The record-keeping institution has admitted it made a mistake after it was caught blurring the words “Trump” and “pussy” from the historic image.
The US National Archives – the independent government agency in charge of preserving documentation of government and historical records – has apologised after it was caught blurring the lines of history – literally.
On Saturday, on the eve of this year’s Women’s March, it emerged that a photo included in signage at the National Archives for an exhibition on women’s suffrage, had been altered to blur any anti-Trump signs.
The photo in question by Mario Tama showed the placard-holding crowd marching in Washington on 21 January 2017, the day after Trump’s inauguration and the largest single-day protest in American history.

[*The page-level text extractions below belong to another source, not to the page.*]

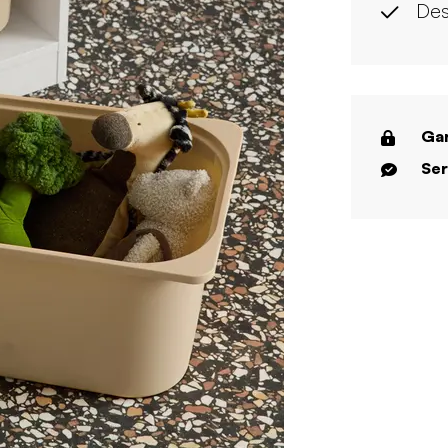
Des
Gar
Ser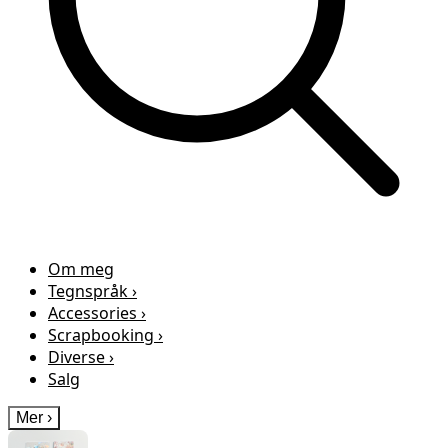
Om meg
Tegnspråk
›
Accessories
›
Scrapbooking
›
Diverse
›
Salg
Mer
›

The error was spotted by Washington Post journalist Joe Heim, who later explained on Twitter how he did it. He had been visiting the Archives for “a totally unrelated story” when he had seen the image, he said.
“I stopped to look at it. As I was trying to read some of the signs the marchers were carrying, I noticed one was blurred out. I thought that was odd and so I looked more closely at the rest of the image and saw other signs that had been blurred. So I took the photo credit info.
Heim then found the original photo online and returned to the Archives to compare against the one on display, which was when he realised what had been changed, he explained.
Four of the signs had been altered, including signs that said “God Hates Trump” and “Trump & GOP – Hands Off Women”, which both had the word “Trump” blurred.
Another, which read, “This Pussy Grabs Back”, had the word “pussy”.
Following the report in The Post, the National Archives admitted it had “obscured some words on protest signs in a photo of the 2017 Women’s March.”
“We made a mistake,” the institution said in a statement, as per The Guardian. “As the National Archives of the United States, we are and always have been completely committed to preserving our archival holdings without alteration.”
It added: “This photo is not an archival record held by the National Archives, but one we licensed to use as a promotional graphic. Nonetheless, we were wrong to alter the image.
“We have removed the current display and will replace it as soon as possible with one that uses the unaltered image. We apologize, and will immediately start a thorough review of our exhibit policies and procedures so that this does not happen again.”
A spokeswoman told The Post that as a “non-partisan, non-political federal agency” it had blurred the references to the president’s name “so as not to engage in current political controversy”.
They say a picture is worth a thousand words – presumably, only where the photo hasn’t been digitally altered to avoid “political controversy”.